▶ CONSEGNA 1
Elenchi tutte le percentuali riportate nel brano sulla Legge di stabilità.
▶ CONSEGNA 2
Ricopi fedelmente le righe delle voci a partire da quella che contiene "left elbow: (329, 282, 8)", inclusa, e si fermi dopo l'ultima riga delle voci, anch'essa compresa.

▶ BRANO DA LEGGERE
· · · ·

Anche se questa fortunata (per l’Italia ) combinazione dovesse continuare , l’ Italia se non vuole che il suo debito continui ad aumentare deve tagliare le spese e non puo’ sprecare neanche un centesimo perche’ il suo total dependency ratio e’ passato dal 53% del 2011 al 56.5% di oggi e continuera’ a crescere nei prossimi anni . Per fare dei confronti il Canada ha un total dependency ratio del 47.3% ,la Spagna del 50.8%.
Invece di litigare con la commissione europea il governo ed il parlamento dovrebbero attuare le proposte illustrate dalle varie spending reviews e mai attuate.
Lorenzo
“… il governo di Jean Chretien e Paul Martin si opero’ a spiegare ascoltare dibattere, coinvolgendo cittadini, parti sociali, e rappresentanti di vari interessi economici e politici …”
Gli italiani seguirono Berlusconi.
Enrico Motta
Questa Legge di stabilità avrà tanti difetti e errori, ma un pregio ce l’ha: dopo anni in cui giornalisti, politici ed economisti si sono lamentati di politiche poco espansive o che “strozzavano” l’Economia, è bastata questa proposta di legge espansiva in deficit, perché molti tornassero a preoccuparsi dei conti pubblici disastrati. Era ora! In questo senso siamo davvero di fronte a una svolta
Michele
Una legge di Stabilità che sacrifica le prospettive future sull’altare del facile consenso politico a breve. Un’altra occasione persa.

· · · ·

▶ DATI DISPONIBILI
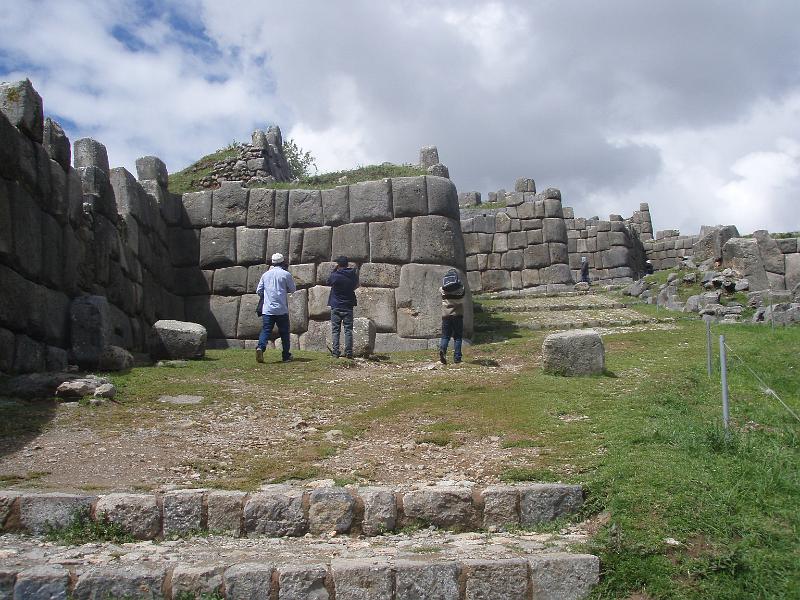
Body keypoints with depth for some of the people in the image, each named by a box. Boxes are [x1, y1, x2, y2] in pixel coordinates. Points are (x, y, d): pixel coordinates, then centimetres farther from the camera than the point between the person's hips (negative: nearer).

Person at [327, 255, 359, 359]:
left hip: (336, 306, -2)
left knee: (335, 330, 3)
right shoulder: (353, 275, -2)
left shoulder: (335, 276, -13)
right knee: (348, 330, 4)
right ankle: (348, 353, 1)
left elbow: (329, 282, 8)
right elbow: (356, 285, 16)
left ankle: (335, 352, -2)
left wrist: (334, 270, 7)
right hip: (348, 306, 2)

· · · ·

▶ RISPOSTA ATTESA 1
53%, 56.5%, 47.3%, 50.8%

▶ RISPOSTA ATTESA 2
left elbow: (329, 282, 8)
right elbow: (356, 285, 16)
left ankle: (335, 352, -2)
left wrist: (334, 270, 7)
right hip: (348, 306, 2)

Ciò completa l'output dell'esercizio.